US 12,417,070 B2
	Video-informed spatial audio expansion
Marcin Gorzel, Dublin (IE); and Balineedu Adsumilli, Sunnyvale, CA (US)
Assigned to GOOGLE LLC, Mountain View, CA (US)
Filed by GOOGLE LLC, Mountain View, CA (US)
Filed on Jun. 1, 2023, as Appl. No. 18/327,134.
Application 18/327,134 is a continuation of application No. 16/779,921, filed on Feb. 3, 2020, granted, now 11,704,087.
Prior Publication US 2023/0305800 A1, Sep. 28, 2023
This patent is subject to a terminal disclaimer.
Int. Cl.
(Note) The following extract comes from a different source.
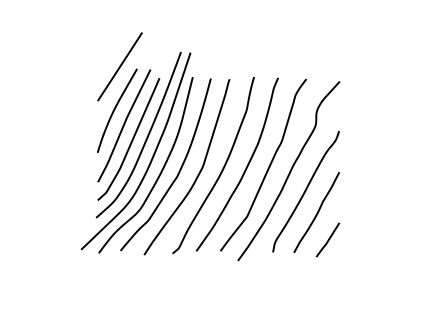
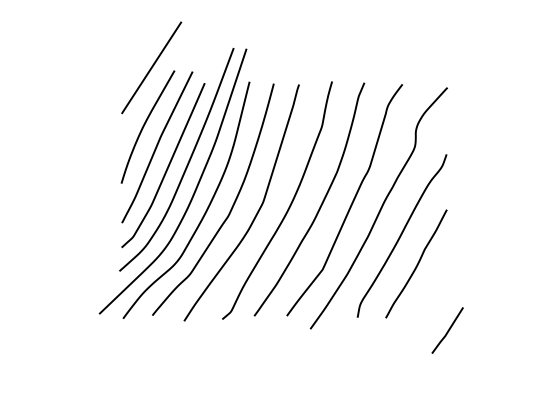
line: (328, 239) -> (448, 329), moved

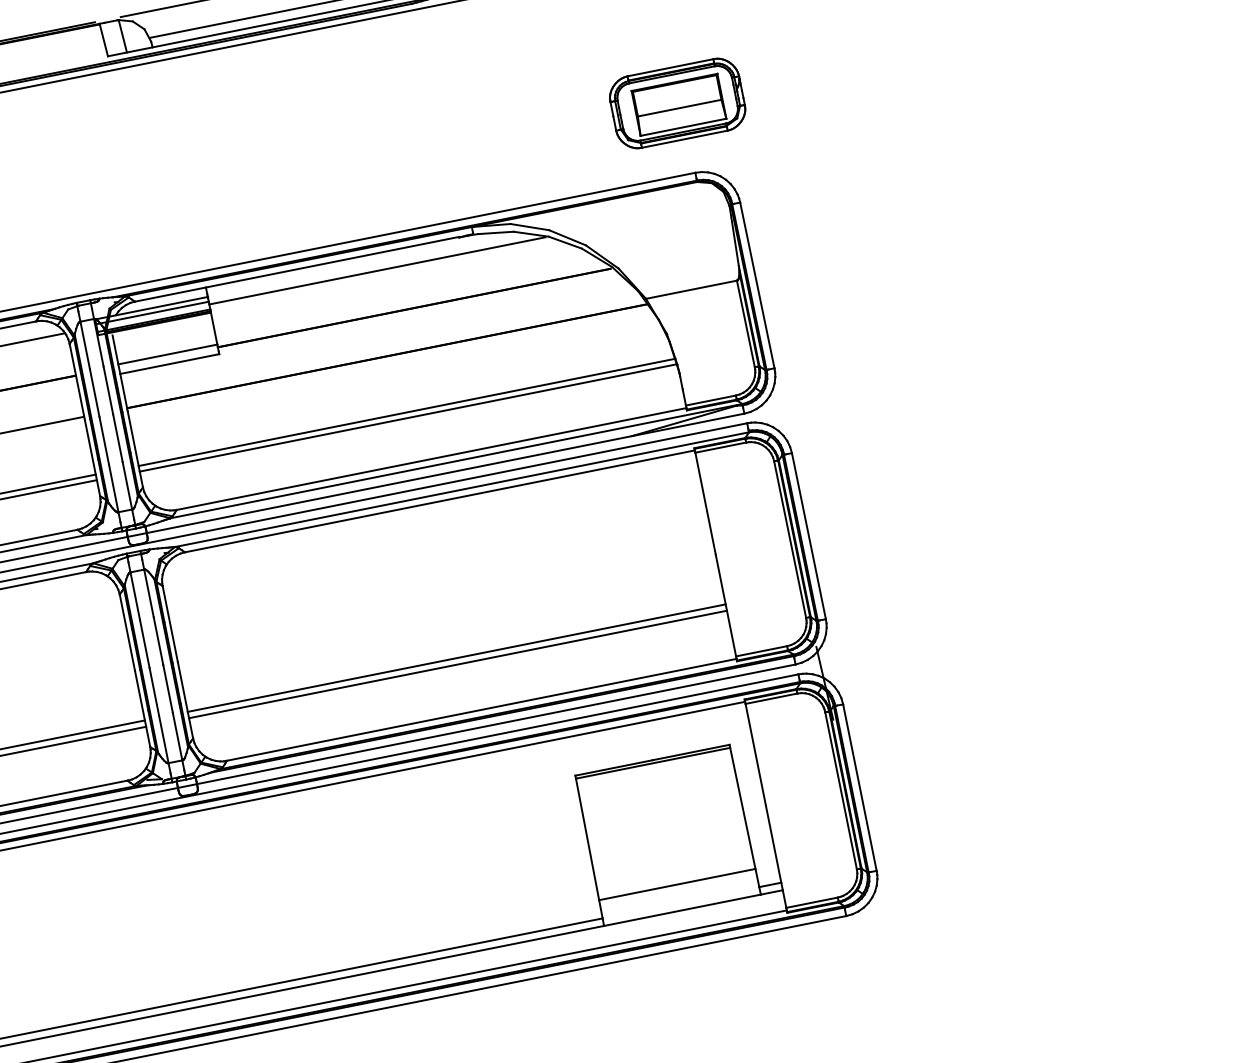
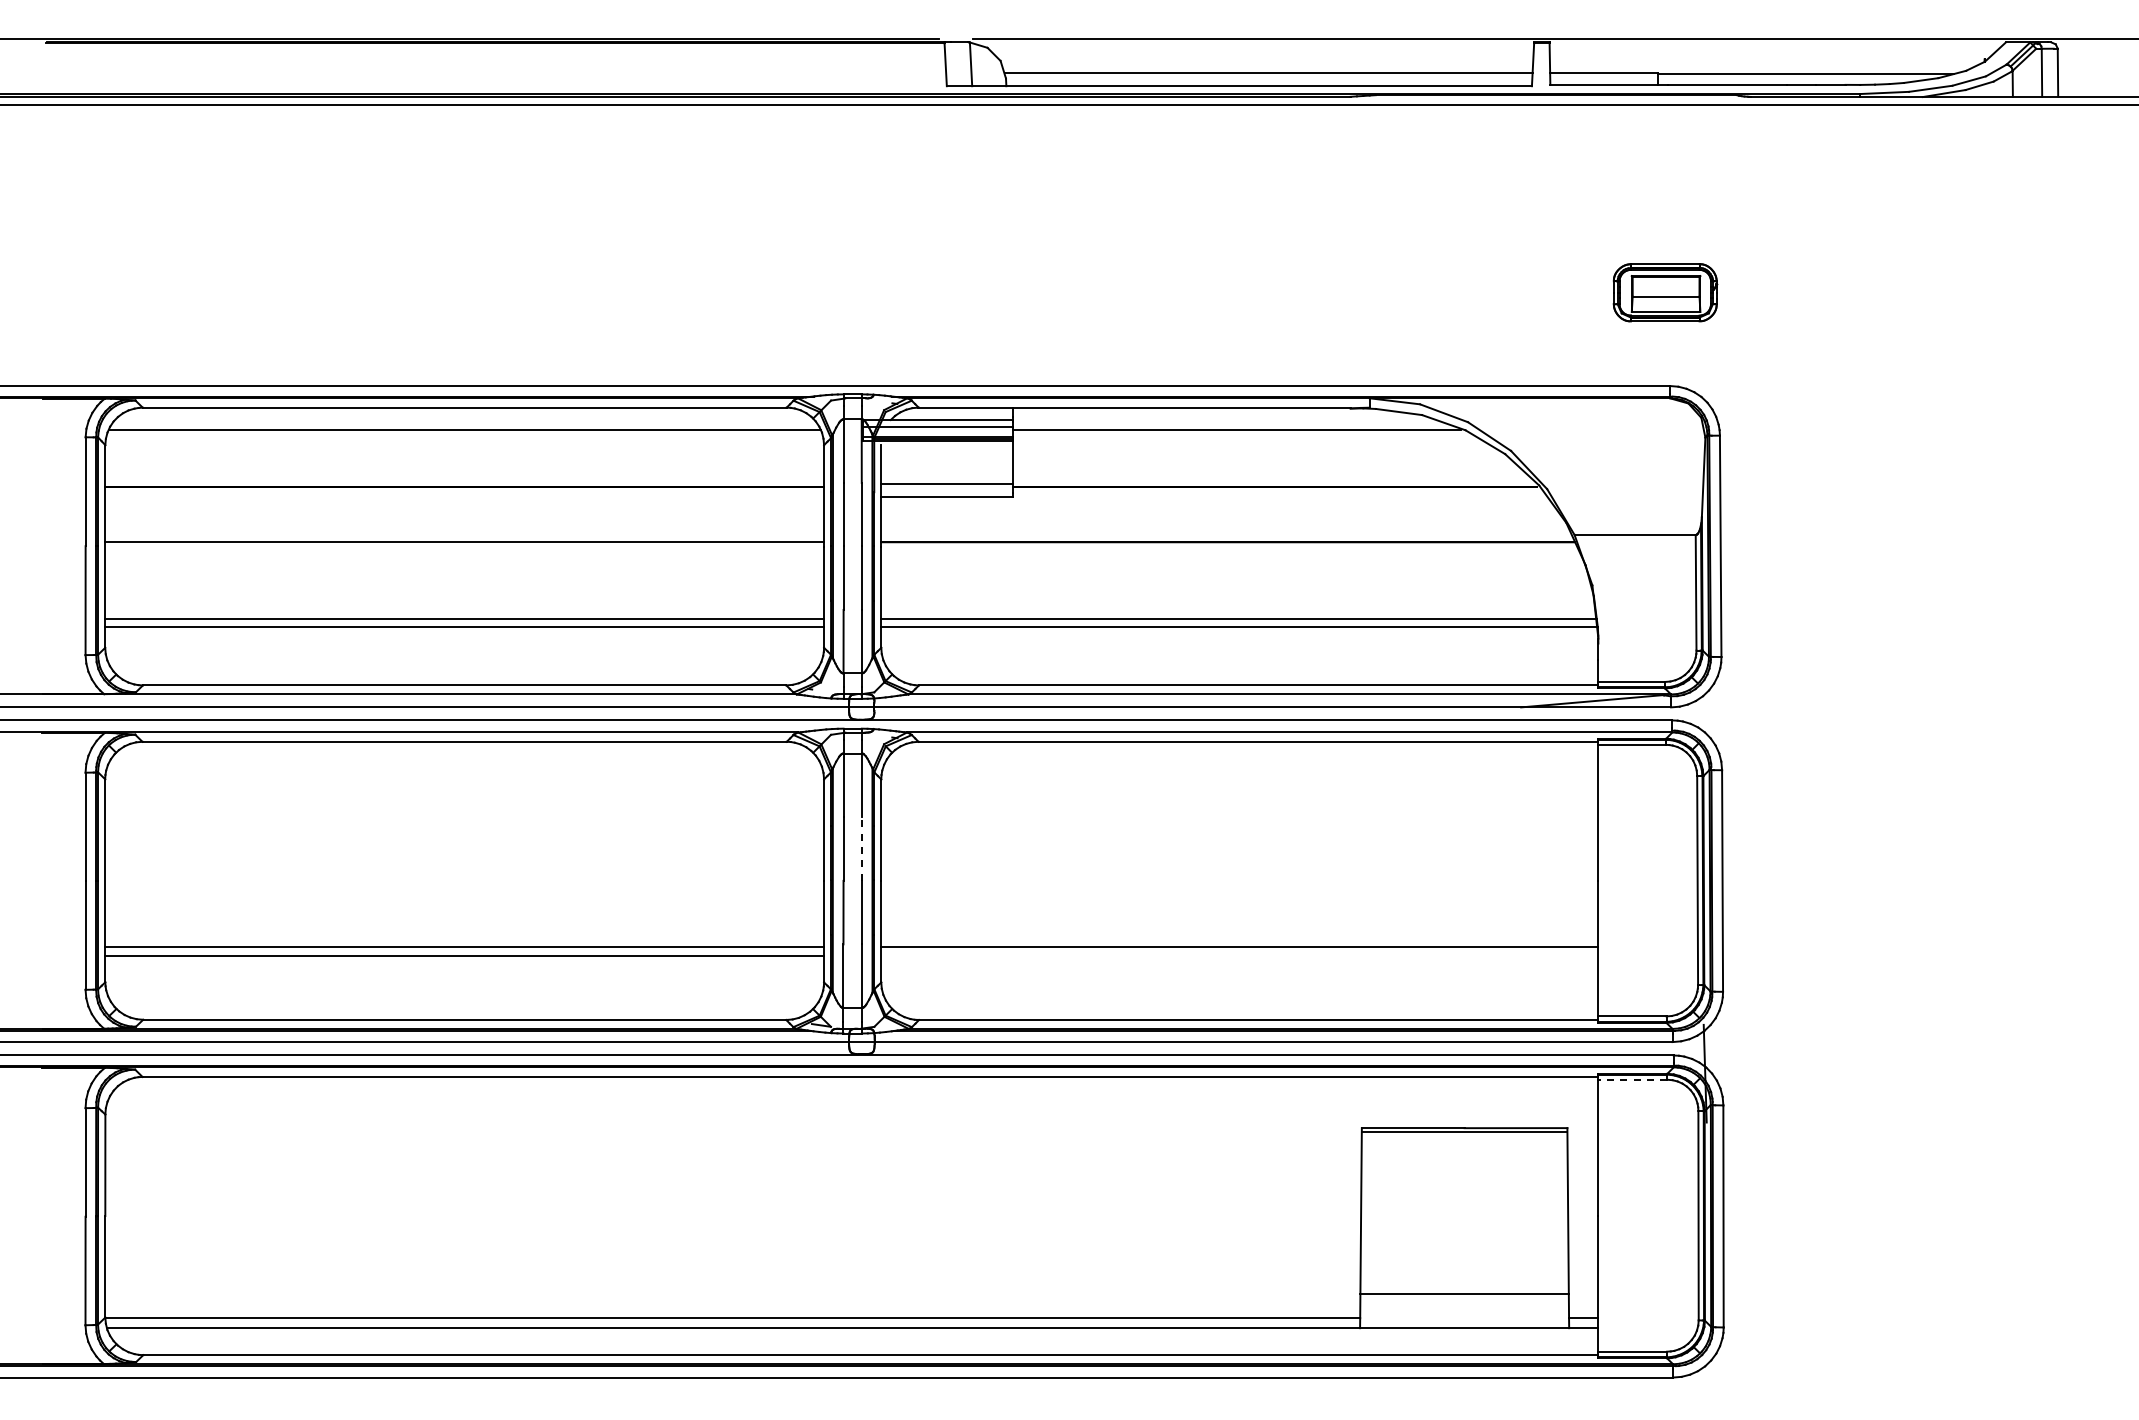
part: (677, 103) -> (1665, 292), size x0.6
line: (158, 641) -> (861, 849), solid -> dashed
line: (457, 664) -> (1239, 955), removed
line: (771, 698) -> (1632, 1079), solid -> dashed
G06F 3/16 (2006.01); G06V 20/40 (2022.01); G10L 25/51 (2013.01); H04S 5/00 (2006.01)

CPC G06F 3/165 (2013.01) [G06V 20/41 (2022.01); G10L 25/51 (2013.01); H04S 5/005 (2013.01)]

20 Claims

1. A method of assigning spatial information to audio segments, comprising:

receiving first video frames that include a visual object;

receiving a first audio segment, wherein the first audio segment includes an auditory event associated with the visual object, and wherein the first audio segment is non-spatialized;

upon determining that second video frames do not include the visual object and that a first time difference between the first video frames and the second video frames are not longer than a certain time, using a motion vector of the visual object to assign a spatial location to the auditory event in at least one of the second video frames;

receiving a second audio segment, wherein the second audio segment includes the auditory event;

receiving third video frames, wherein the third video frames do not include the visual object;

upon determining that the third video frames do not include the visual object and that a second time difference between the first video frames and the third video frames are longer than the certain time, assigning the auditory event to a diffuse sound field; and

generating an audio output that includes spatial locations of the visual object to a listener.